- _Supplied text_
——

Although fires in California typically peak in the summer, major fires have occurred in December and January in recent years.

“Everyone says California has a year-round fire season,” said George Nuñez, captain of Cal Fire, the state fire agency. “And that’s just part of it.”

On Friday evening, the Monterey County Sheriff’s Office issued an evacuation order to more than 500 people in a coastal stretch south of the small seaside town of Carmel-by-the-Sea. A section of Route 1 was closed as the fire raged along the famous coastal highway, obscuring the road’s dramatic bridges in smoke.

Videos posted to social media showed a red glow visible over 60 miles away in Santa Cruz. Shifting winds are expected to push the smoke north toward the Monterey Peninsula and the town of Salinas on Saturday, according to the National Weather Service.

Nuñez said 120 firefighters were on the scene Friday night and Saturday. But intense wind conditions and steep terrain made it difficult for crews to contain the fire. The fog that usually rolls over the coast in the evening was abnormally light, he said.

“Usually you get this recovery overnight and things slow down, but last night we didn’t get that,” Nuñez said.

The dwindling workforce during what was to be the off-season made controlling the fire more difficult.

During peak fire season, Mr. Nuñez’s unit has 17 fully equipped fire trucks, he said. But when the official fire season ended on January 3, that number was reduced to two. More than 100 seasonal firefighters have been laid off for a three-month period.

“Funding is only available for a certain period of time, and we cannot run the seasonal program any longer,” Nuñez said.

But with the prolonged drought, this funding schedule no longer matches the reality of fire season on the ground.

“Some of the units that were closing for fire season ended up with snow for an extended period of time, and that’s not happening anymore,” Nuñez said.

With limited resources, Nuñez’s unit sought additional personnel and equipment from other fire departments under a resource-sharing plan called “mutual aid.”

With milder winds on Saturday, Mr Nuñez said he hoped crews would be able to bring the blaze under control. But the region is not expecting rain until late February, so conditions will remain conducive to fires, he said.

——

- _Assigned task_
Quote the wildfire article word for word from "Videos posted to" to "fire more difficult.". The items have nothing to do with the wildfire article.

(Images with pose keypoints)
——

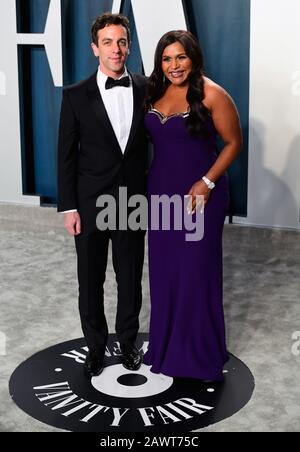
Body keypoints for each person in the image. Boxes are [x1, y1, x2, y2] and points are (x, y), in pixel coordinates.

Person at [143, 30, 243, 381]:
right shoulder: (153, 90)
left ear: (193, 57)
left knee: (195, 272)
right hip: (160, 195)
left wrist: (208, 182)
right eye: (167, 58)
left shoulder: (213, 94)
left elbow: (234, 142)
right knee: (165, 271)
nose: (174, 65)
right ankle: (165, 346)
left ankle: (199, 354)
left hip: (200, 196)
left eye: (181, 57)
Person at [57, 13, 148, 377]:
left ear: (129, 46)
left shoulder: (145, 88)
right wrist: (69, 208)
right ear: (95, 48)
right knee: (90, 279)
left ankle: (128, 343)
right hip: (90, 203)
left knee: (129, 277)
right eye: (108, 42)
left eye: (122, 41)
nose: (116, 49)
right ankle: (94, 347)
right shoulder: (76, 96)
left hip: (133, 202)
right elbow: (65, 155)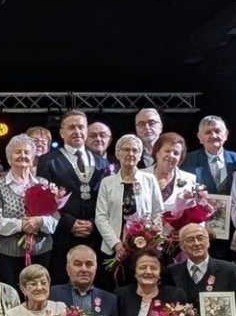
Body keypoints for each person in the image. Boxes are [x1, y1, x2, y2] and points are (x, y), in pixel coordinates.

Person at [37, 110, 110, 286]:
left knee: (95, 284)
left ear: (86, 131)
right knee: (62, 284)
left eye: (80, 127)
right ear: (62, 132)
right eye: (71, 127)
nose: (77, 131)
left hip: (94, 234)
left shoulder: (102, 162)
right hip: (62, 235)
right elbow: (43, 202)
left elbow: (107, 200)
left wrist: (93, 222)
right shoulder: (48, 161)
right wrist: (69, 223)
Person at [0, 134, 60, 285]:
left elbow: (55, 218)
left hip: (41, 252)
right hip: (6, 254)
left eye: (26, 152)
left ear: (33, 158)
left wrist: (39, 221)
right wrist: (22, 225)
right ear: (9, 158)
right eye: (17, 152)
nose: (22, 155)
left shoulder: (43, 184)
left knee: (38, 294)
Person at [95, 134, 164, 282]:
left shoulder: (149, 179)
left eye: (135, 150)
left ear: (140, 155)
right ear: (118, 153)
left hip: (144, 245)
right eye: (126, 149)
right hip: (113, 247)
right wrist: (116, 243)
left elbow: (158, 212)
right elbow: (101, 217)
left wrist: (150, 236)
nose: (130, 154)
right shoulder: (107, 182)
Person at [49, 244, 122, 316]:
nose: (84, 269)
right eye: (77, 264)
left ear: (96, 267)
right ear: (67, 268)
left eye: (89, 264)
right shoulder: (53, 294)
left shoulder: (110, 299)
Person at [180, 115, 236, 195]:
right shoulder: (188, 161)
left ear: (226, 134)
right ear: (200, 137)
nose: (213, 136)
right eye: (208, 132)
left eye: (217, 131)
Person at [151, 132, 198, 212]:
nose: (171, 155)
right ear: (157, 153)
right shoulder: (140, 175)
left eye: (176, 153)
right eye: (167, 151)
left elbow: (193, 209)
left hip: (176, 224)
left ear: (180, 158)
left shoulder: (191, 179)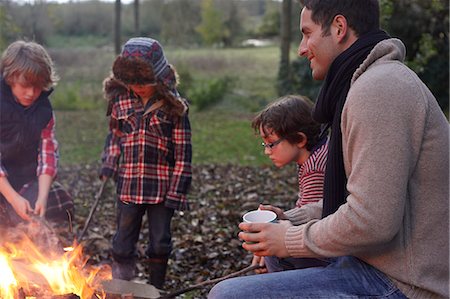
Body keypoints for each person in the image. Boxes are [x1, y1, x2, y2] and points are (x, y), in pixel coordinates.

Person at [209, 0, 449, 298]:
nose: (301, 48)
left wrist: (290, 238)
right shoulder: (366, 84)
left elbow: (371, 222)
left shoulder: (380, 90)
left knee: (227, 295)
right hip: (376, 263)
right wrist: (289, 220)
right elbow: (357, 202)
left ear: (338, 28)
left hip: (405, 283)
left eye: (307, 33)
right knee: (273, 252)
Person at [100, 37, 192, 290]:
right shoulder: (120, 101)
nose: (137, 87)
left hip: (162, 188)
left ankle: (156, 289)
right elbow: (115, 135)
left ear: (159, 77)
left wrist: (177, 190)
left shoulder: (174, 108)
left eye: (143, 82)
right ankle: (122, 286)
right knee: (122, 239)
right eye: (132, 82)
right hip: (129, 185)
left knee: (160, 241)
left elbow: (184, 154)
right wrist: (109, 162)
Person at [250, 95, 329, 273]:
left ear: (299, 139)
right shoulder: (317, 154)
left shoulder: (315, 168)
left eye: (271, 144)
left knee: (272, 251)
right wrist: (284, 216)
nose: (266, 151)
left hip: (328, 254)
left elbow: (313, 221)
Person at [0, 40, 73, 226]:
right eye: (25, 85)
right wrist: (12, 198)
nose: (31, 93)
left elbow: (47, 154)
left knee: (56, 202)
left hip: (26, 179)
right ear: (10, 78)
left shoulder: (44, 111)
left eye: (38, 86)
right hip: (3, 181)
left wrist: (42, 197)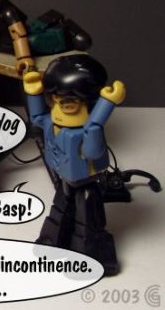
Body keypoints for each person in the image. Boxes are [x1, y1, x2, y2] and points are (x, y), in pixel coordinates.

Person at [23, 54, 125, 275]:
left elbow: (92, 151)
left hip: (86, 184)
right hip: (65, 179)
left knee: (88, 220)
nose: (64, 105)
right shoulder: (52, 123)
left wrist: (104, 109)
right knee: (61, 209)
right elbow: (37, 118)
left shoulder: (86, 132)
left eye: (72, 101)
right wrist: (33, 92)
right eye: (58, 98)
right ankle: (53, 241)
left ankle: (91, 256)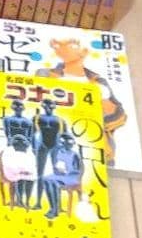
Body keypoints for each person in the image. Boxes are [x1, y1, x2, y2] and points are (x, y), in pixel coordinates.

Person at [35, 37, 126, 165]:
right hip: (54, 149)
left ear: (84, 51)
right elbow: (35, 105)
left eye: (71, 45)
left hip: (95, 153)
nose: (63, 49)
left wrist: (99, 110)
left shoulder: (99, 82)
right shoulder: (45, 74)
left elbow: (120, 117)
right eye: (58, 46)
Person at [32, 99, 66, 210]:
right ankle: (38, 203)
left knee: (57, 175)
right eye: (46, 106)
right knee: (39, 174)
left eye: (50, 107)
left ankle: (59, 205)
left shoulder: (60, 120)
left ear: (54, 107)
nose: (48, 109)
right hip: (42, 146)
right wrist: (33, 147)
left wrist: (62, 151)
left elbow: (64, 136)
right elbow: (32, 134)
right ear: (43, 106)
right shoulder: (37, 118)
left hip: (55, 146)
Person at [43, 133, 84, 220]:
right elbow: (56, 166)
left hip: (72, 177)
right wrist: (58, 169)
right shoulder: (59, 152)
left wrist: (67, 171)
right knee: (45, 180)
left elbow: (78, 169)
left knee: (54, 182)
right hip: (61, 175)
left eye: (68, 143)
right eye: (64, 143)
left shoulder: (74, 154)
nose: (65, 145)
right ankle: (52, 207)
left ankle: (55, 210)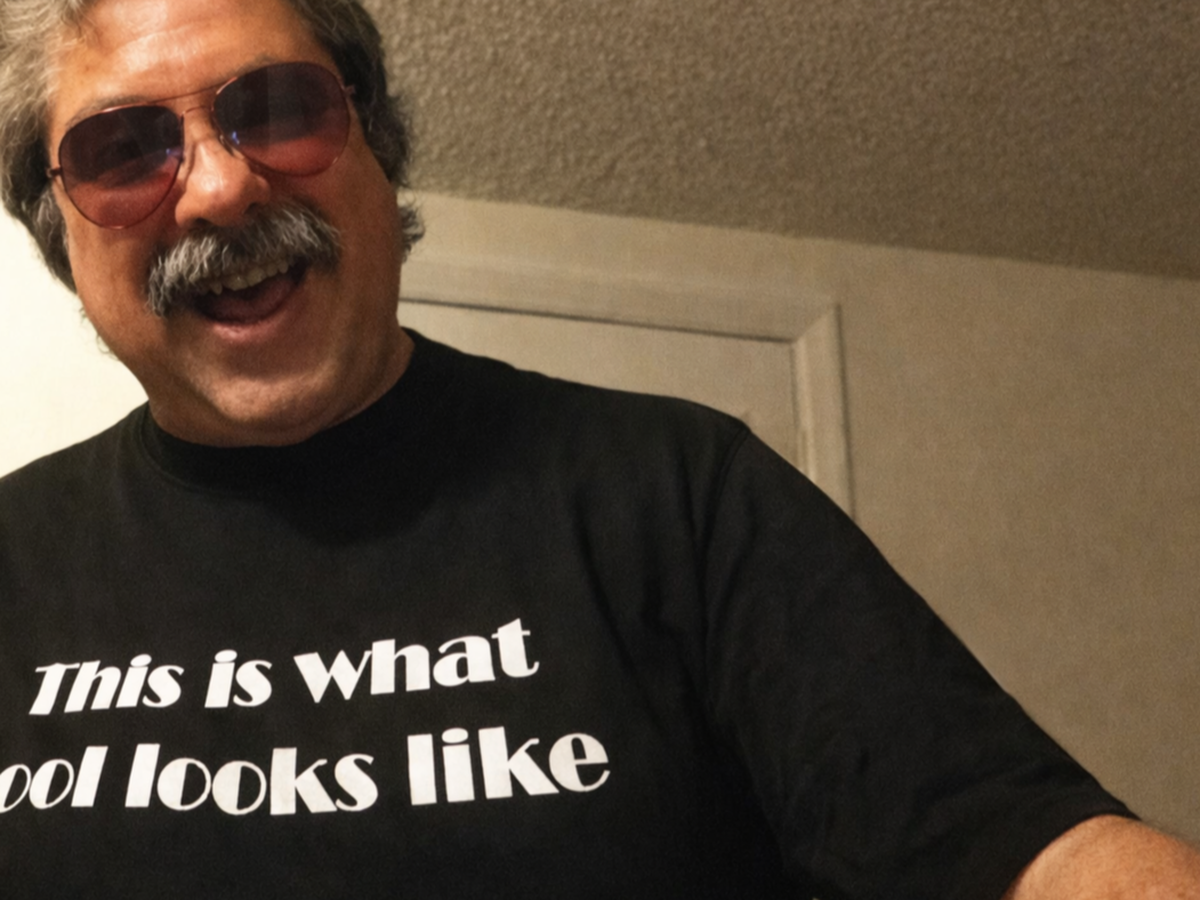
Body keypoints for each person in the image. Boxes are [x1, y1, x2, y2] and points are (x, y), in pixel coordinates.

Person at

——

- _Answer section_
Videos posted to social media showed a red glow visible over 60 miles away in Santa Cruz. Shifting winds are expected to push the smoke north toward the Monterey Peninsula and the town of Salinas on Saturday, according to the National Weather Service.

Nuñez said 120 firefighters were on the scene Friday night and Saturday. But intense wind conditions and steep terrain made it difficult for crews to contain the fire. The fog that usually rolls over the coast in the evening was abnormally light, he said.

“Usually you get this recovery overnight and things slow down, but last night we didn’t get that,” Nuñez said.

The dwindling workforce during what was to be the off-season made controlling the fire more difficult.